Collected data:
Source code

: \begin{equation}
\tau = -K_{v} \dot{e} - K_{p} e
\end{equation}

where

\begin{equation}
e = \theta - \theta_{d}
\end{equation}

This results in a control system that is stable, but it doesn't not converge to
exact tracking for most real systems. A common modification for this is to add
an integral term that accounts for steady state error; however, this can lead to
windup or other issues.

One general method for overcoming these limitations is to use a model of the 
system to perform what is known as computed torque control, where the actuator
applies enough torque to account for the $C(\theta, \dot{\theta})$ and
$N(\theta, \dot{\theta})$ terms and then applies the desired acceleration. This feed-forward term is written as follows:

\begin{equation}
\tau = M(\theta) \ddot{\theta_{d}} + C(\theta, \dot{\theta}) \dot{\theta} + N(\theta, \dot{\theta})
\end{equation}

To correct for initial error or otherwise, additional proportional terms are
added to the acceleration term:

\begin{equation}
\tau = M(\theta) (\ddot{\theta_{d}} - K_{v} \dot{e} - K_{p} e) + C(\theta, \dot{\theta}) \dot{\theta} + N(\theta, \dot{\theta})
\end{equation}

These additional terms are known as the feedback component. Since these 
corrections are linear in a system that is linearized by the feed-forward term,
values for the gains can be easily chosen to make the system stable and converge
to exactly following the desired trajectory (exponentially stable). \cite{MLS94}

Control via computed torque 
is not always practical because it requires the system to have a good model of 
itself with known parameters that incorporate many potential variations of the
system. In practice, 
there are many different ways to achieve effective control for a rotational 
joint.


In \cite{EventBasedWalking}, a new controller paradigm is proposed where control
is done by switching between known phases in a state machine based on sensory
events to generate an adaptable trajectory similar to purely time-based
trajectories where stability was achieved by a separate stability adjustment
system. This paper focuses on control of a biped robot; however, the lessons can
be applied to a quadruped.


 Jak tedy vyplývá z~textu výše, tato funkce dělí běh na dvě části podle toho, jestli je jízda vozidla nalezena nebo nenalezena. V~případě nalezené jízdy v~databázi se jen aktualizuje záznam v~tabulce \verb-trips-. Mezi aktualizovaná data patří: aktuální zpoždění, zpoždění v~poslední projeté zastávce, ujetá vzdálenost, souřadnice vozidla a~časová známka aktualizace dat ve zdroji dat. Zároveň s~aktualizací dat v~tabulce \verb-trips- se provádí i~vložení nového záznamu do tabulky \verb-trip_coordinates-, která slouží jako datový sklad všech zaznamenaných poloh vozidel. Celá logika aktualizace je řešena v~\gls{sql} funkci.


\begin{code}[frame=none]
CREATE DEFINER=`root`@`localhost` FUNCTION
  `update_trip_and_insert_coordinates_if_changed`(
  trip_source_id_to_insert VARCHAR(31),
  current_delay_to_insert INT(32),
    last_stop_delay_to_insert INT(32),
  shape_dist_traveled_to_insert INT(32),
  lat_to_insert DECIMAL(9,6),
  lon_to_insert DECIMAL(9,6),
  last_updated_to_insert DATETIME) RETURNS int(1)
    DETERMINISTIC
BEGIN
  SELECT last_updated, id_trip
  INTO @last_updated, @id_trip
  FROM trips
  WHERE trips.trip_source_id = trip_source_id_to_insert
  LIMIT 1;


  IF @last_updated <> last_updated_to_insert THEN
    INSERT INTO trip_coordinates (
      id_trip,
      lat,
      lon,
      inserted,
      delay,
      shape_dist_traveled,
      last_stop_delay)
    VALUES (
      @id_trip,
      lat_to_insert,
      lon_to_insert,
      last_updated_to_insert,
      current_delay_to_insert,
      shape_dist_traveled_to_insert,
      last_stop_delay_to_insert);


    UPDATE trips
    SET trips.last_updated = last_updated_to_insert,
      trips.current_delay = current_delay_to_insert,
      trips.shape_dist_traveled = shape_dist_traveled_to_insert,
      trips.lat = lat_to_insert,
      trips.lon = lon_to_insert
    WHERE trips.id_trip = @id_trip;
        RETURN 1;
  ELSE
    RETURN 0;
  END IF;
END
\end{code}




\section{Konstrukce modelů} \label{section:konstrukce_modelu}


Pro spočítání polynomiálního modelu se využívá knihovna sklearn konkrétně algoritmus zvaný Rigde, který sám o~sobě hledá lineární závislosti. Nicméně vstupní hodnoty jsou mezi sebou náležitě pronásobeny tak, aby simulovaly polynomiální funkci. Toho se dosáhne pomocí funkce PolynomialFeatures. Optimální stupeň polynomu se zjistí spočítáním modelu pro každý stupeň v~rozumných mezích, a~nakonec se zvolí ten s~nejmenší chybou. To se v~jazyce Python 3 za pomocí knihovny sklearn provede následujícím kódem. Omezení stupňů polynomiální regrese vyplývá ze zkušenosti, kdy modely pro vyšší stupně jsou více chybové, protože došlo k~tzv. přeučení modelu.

**What the task requires:**
Transcribe each line of the data above, unaltered, from the one where "One general method" appears to the one where "be applied to a quadruped." appears, inclusive of both.

**Solution to this problem:**
One general method for overcoming these limitations is to use a model of the 
system to perform what is known as computed torque control, where the actuator
applies enough torque to account for the $C(\theta, \dot{\theta})$ and
$N(\theta, \dot{\theta})$ terms and then applies the desired acceleration. This feed-forward term is written as follows:

\begin{equation}
\tau = M(\theta) \ddot{\theta_{d}} + C(\theta, \dot{\theta}) \dot{\theta} + N(\theta, \dot{\theta})
\end{equation}

To correct for initial error or otherwise, additional proportional terms are
added to the acceleration term:

\begin{equation}
\tau = M(\theta) (\ddot{\theta_{d}} - K_{v} \dot{e} - K_{p} e) + C(\theta, \dot{\theta}) \dot{\theta} + N(\theta, \dot{\theta})
\end{equation}

These additional terms are known as the feedback component. Since these 
corrections are linear in a system that is linearized by the feed-forward term,
values for the gains can be easily chosen to make the system stable and converge
to exactly following the desired trajectory (exponentially stable). \cite{MLS94}

Control via computed torque 
is not always practical because it requires the system to have a good model of 
itself with known parameters that incorporate many potential variations of the
system. In practice, 
there are many different ways to achieve effective control for a rotational 
joint.


In \cite{EventBasedWalking}, a new controller paradigm is proposed where control
is done by switching between known phases in a state machine based on sensory
events to generate an adaptable trajectory similar to purely time-based
trajectories where stability was achieved by a separate stability adjustment
system. This paper focuses on control of a biped robot; however, the lessons can
be applied to a quadruped.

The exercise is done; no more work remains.